Apropos grün gestreift: Welche Farben, Materialien und Texturen sehen Sie als besonders relevant in den kommenden Monaten?
Meistens gibt die Mode die Richtung vor und die Interiorwelt hüpft ein bisschen nach. So ist es im Moment auch. Braun- und Nougatnuancen sind sehr gefragt. Das wird bleiben. Wir mischen sie gerne mit einem coolen Orange, Rosé oder Gelb. Außerdem werden Textilien weiterhin sehr wichtig sein, weil sich die Menschen in Zeiten wie diesen nach Behaglichkeit sehnen.

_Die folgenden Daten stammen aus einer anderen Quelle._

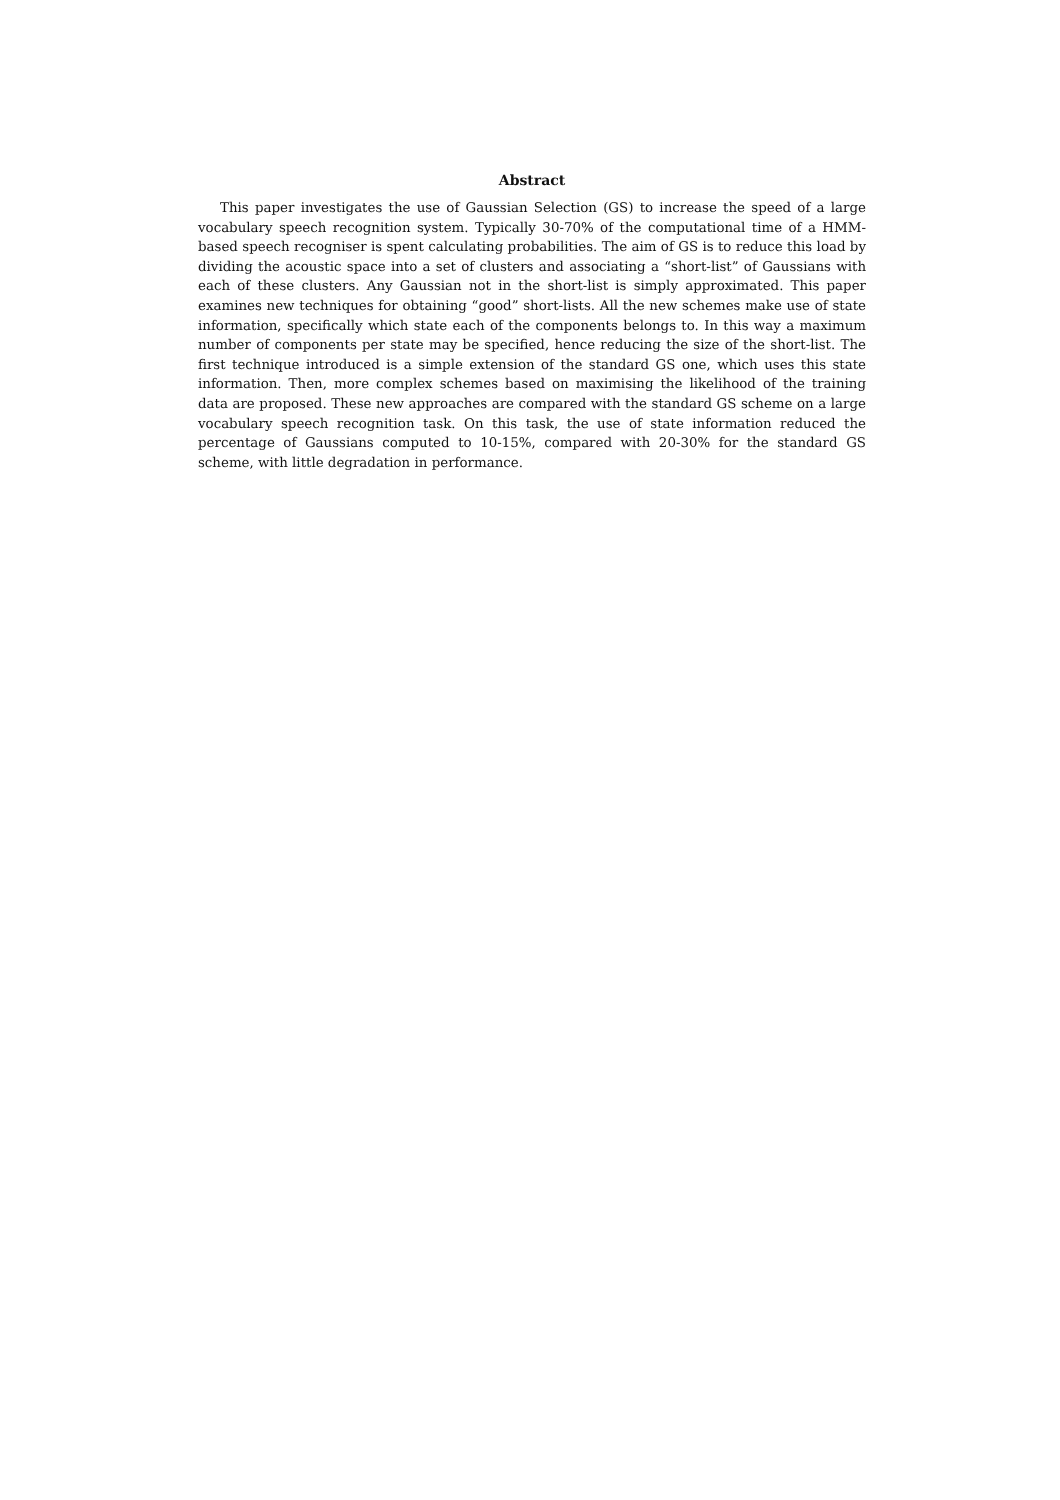Abstract
This paper investigates the use of Gaussian Selection (GS) to increase the speed of a large vocabulary speech recognition system. Typically 30-70% of the computational time of a HMM-based speech recogniser is spent calculating probabilities. The aim of GS is to reduce this load by dividing the acoustic space into a set of clusters and associating a “short-list” of Gaussians with each of these clusters. Any Gaussian not in the short-list is simply approximated. This paper examines new techniques for obtaining “good” short-lists. All the new schemes make use of state information, specifically which state each of the components belongs to. In this way a maximum number of components per state may be specified, hence reducing the size of the short-list. The first technique introduced is a simple extension of the standard GS one, which uses this state information. Then, more complex schemes based on maximising the likelihood of the training data are proposed. These new approaches are compared with the standard GS scheme on a large vocabulary speech recognition task. On this task, the use of state information reduced the percentage of Gaussians computed to 10-15%, compared with 20-30% for the standard GS scheme, with little degradation in performance.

Das kann man am besten mit Stofflichkeiten erzeugen. Wenn es um metallische Materialien geht, werden wir sicherlich mehr Edelstahl als Messing sehen. Außerdem im Kommen: Lehmputz! Das Thema ist schon da, aber wird sicherlich noch viel präsenter werden. Wir haben gerade ein Projekt fertiggestellt, bei dem wir alle Wände eines Hauses in lindgrünen Lehmputz getaucht haben. Dazu viel helles Holz – das sieht toll aus!
Die Pantone-Farbe des Jahres 2025 heißt Mocha Mousse. Inwiefern beeinflusst Sie ein von der Industrie vorgegebener Trend?
Auf solche Tendenzen springen wir meistens zwölf Monate zu früh auf. Wenn ich merke, dass die Industrie nachzieht, wird es für mich eher uninteressant. Vor acht Jahren habe ich das erste Mal zu meinen Mitarbeiterinnen gesagt: „Wir arbeiten jetzt nicht mehr mit Messing, sondern mit Chrom“. Da waren alle total überrascht. Auch bei Kunden musste ich Überzeugungsarbeit leisten. Und jetzt ist Chrom omnipräsent. Ich denke, ich habe da einen ganz guten Riecher. Ich muss aber auch sagen, dass wir als Interiordesigner zu individuell arbeiten, als dass wir solchen Strömungen komplett unterliegen. Ich möchte es nicht von der Hand weisen, dass uns Trends interessieren. Im Gegenteil: Ich finde es sogar schön, ihnen zu folgen, aber unsere Aufgabe als Interiordesignerist es vor allem, langlebige Konzepte zu kreieren.
Es gibt Möbelstücke, deren Relevanz sich im Laufe der Jahrzehnte verändert. Welche Objekte passen zu unserer heutigen Zeit?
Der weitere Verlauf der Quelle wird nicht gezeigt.